The records section start

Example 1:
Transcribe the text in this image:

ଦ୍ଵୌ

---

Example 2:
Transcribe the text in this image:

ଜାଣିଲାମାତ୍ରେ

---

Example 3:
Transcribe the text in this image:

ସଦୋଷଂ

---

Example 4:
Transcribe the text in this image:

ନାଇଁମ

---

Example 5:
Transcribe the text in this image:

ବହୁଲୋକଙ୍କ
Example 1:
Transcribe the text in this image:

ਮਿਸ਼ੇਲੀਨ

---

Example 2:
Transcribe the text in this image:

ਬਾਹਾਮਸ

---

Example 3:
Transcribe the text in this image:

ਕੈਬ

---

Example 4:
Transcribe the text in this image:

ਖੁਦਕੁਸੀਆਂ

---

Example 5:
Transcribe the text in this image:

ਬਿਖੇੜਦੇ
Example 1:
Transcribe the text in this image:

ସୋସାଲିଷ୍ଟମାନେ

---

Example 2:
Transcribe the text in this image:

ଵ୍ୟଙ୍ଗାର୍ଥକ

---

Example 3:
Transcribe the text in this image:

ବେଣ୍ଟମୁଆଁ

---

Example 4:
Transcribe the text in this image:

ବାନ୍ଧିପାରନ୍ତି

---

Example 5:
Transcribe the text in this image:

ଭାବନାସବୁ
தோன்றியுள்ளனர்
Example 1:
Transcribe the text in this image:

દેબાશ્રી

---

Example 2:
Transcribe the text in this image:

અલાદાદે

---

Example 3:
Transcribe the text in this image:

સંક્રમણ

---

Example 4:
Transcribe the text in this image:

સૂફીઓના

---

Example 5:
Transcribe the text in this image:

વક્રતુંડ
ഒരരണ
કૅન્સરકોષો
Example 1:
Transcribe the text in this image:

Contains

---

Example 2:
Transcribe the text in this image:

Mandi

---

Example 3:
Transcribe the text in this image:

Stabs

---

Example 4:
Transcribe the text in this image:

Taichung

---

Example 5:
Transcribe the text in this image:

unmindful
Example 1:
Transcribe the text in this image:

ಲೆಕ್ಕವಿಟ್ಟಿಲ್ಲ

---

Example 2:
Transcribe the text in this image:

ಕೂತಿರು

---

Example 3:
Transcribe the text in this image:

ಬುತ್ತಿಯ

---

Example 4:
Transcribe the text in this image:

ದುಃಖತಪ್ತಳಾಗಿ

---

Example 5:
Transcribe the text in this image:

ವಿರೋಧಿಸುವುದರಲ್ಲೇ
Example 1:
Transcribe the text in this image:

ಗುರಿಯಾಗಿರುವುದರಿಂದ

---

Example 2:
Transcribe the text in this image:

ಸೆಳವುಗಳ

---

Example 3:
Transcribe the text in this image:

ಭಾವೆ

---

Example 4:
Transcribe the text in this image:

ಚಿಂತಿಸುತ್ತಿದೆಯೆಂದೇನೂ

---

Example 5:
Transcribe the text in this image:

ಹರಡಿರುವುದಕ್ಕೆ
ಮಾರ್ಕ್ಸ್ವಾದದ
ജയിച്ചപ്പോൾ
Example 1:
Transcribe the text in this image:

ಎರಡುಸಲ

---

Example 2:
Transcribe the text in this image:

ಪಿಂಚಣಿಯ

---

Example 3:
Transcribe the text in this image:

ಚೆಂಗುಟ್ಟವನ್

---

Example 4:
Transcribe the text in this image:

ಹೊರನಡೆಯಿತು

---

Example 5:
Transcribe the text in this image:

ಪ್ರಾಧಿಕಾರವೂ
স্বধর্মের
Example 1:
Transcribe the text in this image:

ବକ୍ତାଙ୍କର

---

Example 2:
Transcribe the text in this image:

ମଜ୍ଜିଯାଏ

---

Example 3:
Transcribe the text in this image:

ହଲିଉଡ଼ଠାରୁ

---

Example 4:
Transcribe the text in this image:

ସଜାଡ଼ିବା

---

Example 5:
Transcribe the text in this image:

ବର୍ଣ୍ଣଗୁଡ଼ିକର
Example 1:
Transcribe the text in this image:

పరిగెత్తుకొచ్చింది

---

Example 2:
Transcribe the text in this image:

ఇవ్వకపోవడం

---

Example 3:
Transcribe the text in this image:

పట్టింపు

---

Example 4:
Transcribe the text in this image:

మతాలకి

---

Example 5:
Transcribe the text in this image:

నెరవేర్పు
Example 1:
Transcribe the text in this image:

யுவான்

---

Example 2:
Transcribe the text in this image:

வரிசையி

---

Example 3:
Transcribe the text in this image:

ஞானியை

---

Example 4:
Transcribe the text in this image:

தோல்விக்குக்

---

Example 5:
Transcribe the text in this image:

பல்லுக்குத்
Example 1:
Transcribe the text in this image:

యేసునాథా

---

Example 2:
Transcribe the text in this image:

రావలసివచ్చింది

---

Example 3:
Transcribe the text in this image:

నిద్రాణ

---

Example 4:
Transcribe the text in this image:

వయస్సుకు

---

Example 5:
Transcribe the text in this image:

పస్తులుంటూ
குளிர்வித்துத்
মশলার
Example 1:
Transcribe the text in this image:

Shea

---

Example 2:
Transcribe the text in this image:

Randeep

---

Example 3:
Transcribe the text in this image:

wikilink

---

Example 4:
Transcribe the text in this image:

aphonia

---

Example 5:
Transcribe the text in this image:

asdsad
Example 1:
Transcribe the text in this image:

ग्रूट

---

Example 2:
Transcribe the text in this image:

The records section end

◆ What the exercise asks: Output all preceding records character for character.

◆ The answer:
Example 1:
Transcribe the text in this image:

ଦ୍ଵୌ

---

Example 2:
Transcribe the text in this image:

ଜାଣିଲାମାତ୍ରେ

---

Example 3:
Transcribe the text in this image:

ସଦୋଷଂ

---

Example 4:
Transcribe the text in this image:

ନାଇଁମ

---

Example 5:
Transcribe the text in this image:

ବହୁଲୋକଙ୍କ
Example 1:
Transcribe the text in this image:

ਮਿਸ਼ੇਲੀਨ

---

Example 2:
Transcribe the text in this image:

ਬਾਹਾਮਸ

---

Example 3:
Transcribe the text in this image:

ਕੈਬ

---

Example 4:
Transcribe the text in this image:

ਖੁਦਕੁਸੀਆਂ

---

Example 5:
Transcribe the text in this image:

ਬਿਖੇੜਦੇ
Example 1:
Transcribe the text in this image:

ସୋସାଲିଷ୍ଟମାନେ

---

Example 2:
Transcribe the text in this image:

ଵ୍ୟଙ୍ଗାର୍ଥକ

---

Example 3:
Transcribe the text in this image:

ବେଣ୍ଟମୁଆଁ

---

Example 4:
Transcribe the text in this image:

ବାନ୍ଧିପାରନ୍ତି

---

Example 5:
Transcribe the text in this image:

ଭାବନାସବୁ
தோன்றியுள்ளனர்
Example 1:
Transcribe the text in this image:

દેબાશ્રી

---

Example 2:
Transcribe the text in this image:

અલાદાદે

---

Example 3:
Transcribe the text in this image:

સંક્રમણ

---

Example 4:
Transcribe the text in this image:

સૂફીઓના

---

Example 5:
Transcribe the text in this image:

વક્રતુંડ
ഒരരണ
કૅન્સરકોષો
Example 1:
Transcribe the text in this image:

Contains

---

Example 2:
Transcribe the text in this image:

Mandi

---

Example 3:
Transcribe the text in this image:

Stabs

---

Example 4:
Transcribe the text in this image:

Taichung

---

Example 5:
Transcribe the text in this image:

unmindful
Example 1:
Transcribe the text in this image:

ಲೆಕ್ಕವಿಟ್ಟಿಲ್ಲ

---

Example 2:
Transcribe the text in this image:

ಕೂತಿರು

---

Example 3:
Transcribe the text in this image:

ಬುತ್ತಿಯ

---

Example 4:
Transcribe the text in this image:

ದುಃಖತಪ್ತಳಾಗಿ

---

Example 5:
Transcribe the text in this image:

ವಿರೋಧಿಸುವುದರಲ್ಲೇ
Example 1:
Transcribe the text in this image:

ಗುರಿಯಾಗಿರುವುದರಿಂದ

---

Example 2:
Transcribe the text in this image:

ಸೆಳವುಗಳ

---

Example 3:
Transcribe the text in this image:

ಭಾವೆ

---

Example 4:
Transcribe the text in this image:

ಚಿಂತಿಸುತ್ತಿದೆಯೆಂದೇನೂ

---

Example 5:
Transcribe the text in this image:

ಹರಡಿರುವುದಕ್ಕೆ
ಮಾರ್ಕ್ಸ್ವಾದದ
ജയിച്ചപ്പോൾ
Example 1:
Transcribe the text in this image:

ಎರಡುಸಲ

---

Example 2:
Transcribe the text in this image:

ಪಿಂಚಣಿಯ

---

Example 3:
Transcribe the text in this image:

ಚೆಂಗುಟ್ಟವನ್

---

Example 4:
Transcribe the text in this image:

ಹೊರನಡೆಯಿತು

---

Example 5:
Transcribe the text in this image:

ಪ್ರಾಧಿಕಾರವೂ
স্বধর্মের
Example 1:
Transcribe the text in this image:

ବକ୍ତାଙ୍କର

---

Example 2:
Transcribe the text in this image:

ମଜ୍ଜିଯାଏ

---

Example 3:
Transcribe the text in this image:

ହଲିଉଡ଼ଠାରୁ

---

Example 4:
Transcribe the text in this image:

ସଜାଡ଼ିବା

---

Example 5:
Transcribe the text in this image:

ବର୍ଣ୍ଣଗୁଡ଼ିକର
Example 1:
Transcribe the text in this image:

పరిగెత్తుకొచ్చింది

---

Example 2:
Transcribe the text in this image:

ఇవ్వకపోవడం

---

Example 3:
Transcribe the text in this image:

పట్టింపు

---

Example 4:
Transcribe the text in this image:

మతాలకి

---

Example 5:
Transcribe the text in this image:

నెరవేర్పు
Example 1:
Transcribe the text in this image:

யுவான்

---

Example 2:
Transcribe the text in this image:

வரிசையி

---

Example 3:
Transcribe the text in this image:

ஞானியை

---

Example 4:
Transcribe the text in this image:

தோல்விக்குக்

---

Example 5:
Transcribe the text in this image:

பல்லுக்குத்
Example 1:
Transcribe the text in this image:

యేసునాథా

---

Example 2:
Transcribe the text in this image:

రావలసివచ్చింది

---

Example 3:
Transcribe the text in this image:

నిద్రాణ

---

Example 4:
Transcribe the text in this image:

వయస్సుకు

---

Example 5:
Transcribe the text in this image:

పస్తులుంటూ
குளிர்வித்துத்
মশলার
Example 1:
Transcribe the text in this image:

Shea

---

Example 2:
Transcribe the text in this image:

Randeep

---

Example 3:
Transcribe the text in this image:

wikilink

---

Example 4:
Transcribe the text in this image:

aphonia

---

Example 5:
Transcribe the text in this image:

asdsad
Example 1:
Transcribe the text in this image:

ग्रूट

---

Example 2:
Transcribe the text in this image:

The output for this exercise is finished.